I have real facebook and kinky facebook profiles. On my kinky side I’m following a local “sex shop” that just opened in the area. They have put out a gofundme plea to help keep the business running. Their main mission is to educate and be a safe haven for all individuals regardless of their gender/sexual lifestyles, situations what have you. All inclusive. Despite the size of our area it is the only shop that I have seen advertising classes in rope, poly, anything honestly. I don’t know what the chances are that I will ever go to one but I’m really happy they are offering these things. Self defense was another class they were offering because sadly it’s needed for everyone but more so to those that don’t fit into the “norms”.
ANYWAY my point in this is that I felt I wanted to share this with my regular side of facebook but I don’t think I can. I think there would be a high chance of jeopardizing Daddy’s position as a coach and leader within the church organization.
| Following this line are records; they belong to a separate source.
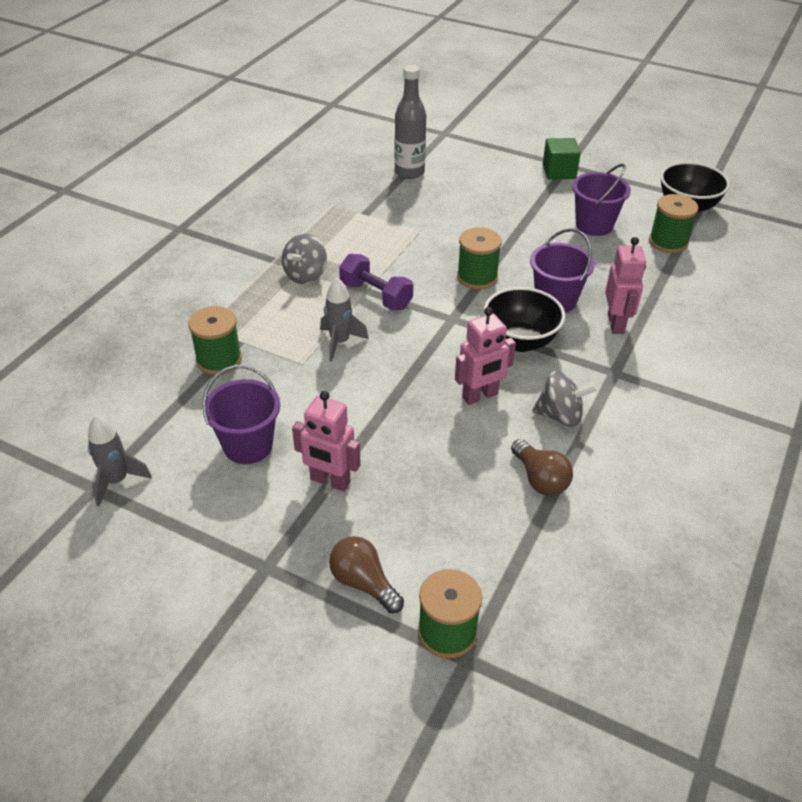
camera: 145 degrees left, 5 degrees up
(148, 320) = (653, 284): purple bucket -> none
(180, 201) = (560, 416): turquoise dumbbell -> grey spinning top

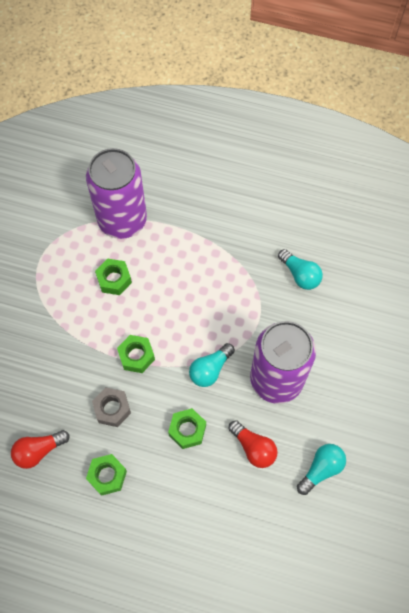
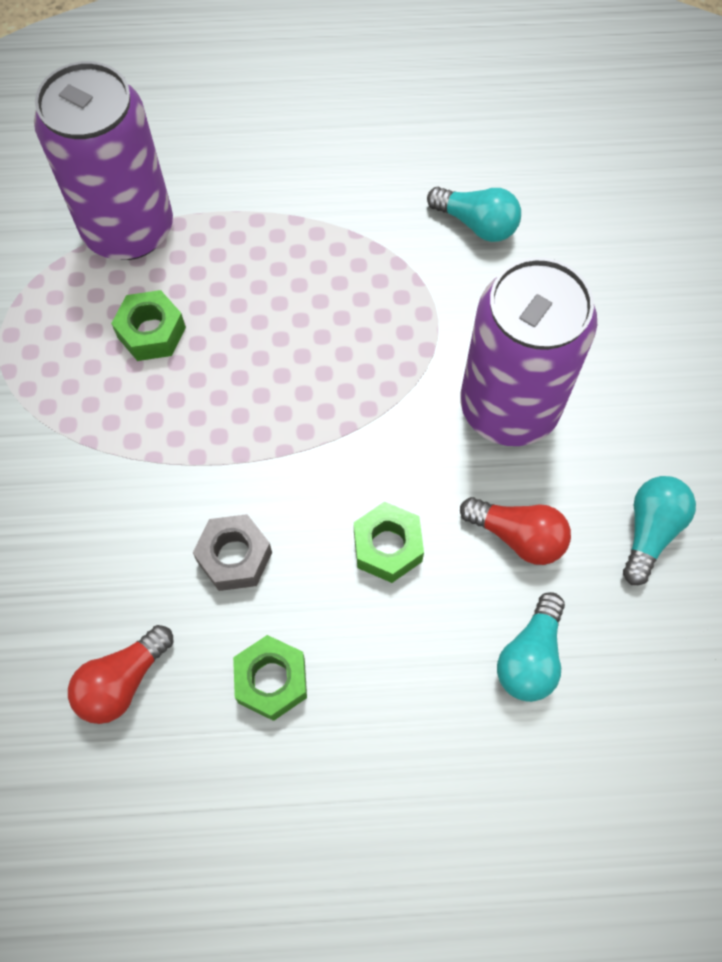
camera: 20 degrees left, 0 degrees up
(136, 356) = (243, 450): green nut -> none
(210, 369) = (386, 429): turquoise light bulb -> turquoise light bulb (530, 657)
It SHOULDN’T but it would.
Part of me is really torn on what to do. I have some facebook friends that might jump on it and share it. I don’t know if I feel comfortable messaging them privately and saying that I can’t spread it. I could talk to Daddy and see how he feels but I’m afraid he would give me permission. I’m afraid in these cases he would go against what would be best for him in order to support me. He never wants to stifle my freedom but I don’t want him to suffer for that.
For now I emailed the links to my daughter and asked if she thought she could share it. She has friends in organizations at school that could spread the word.
This is a struggle being unafraid to be the real me but also making sure that others don’t pay the consequences.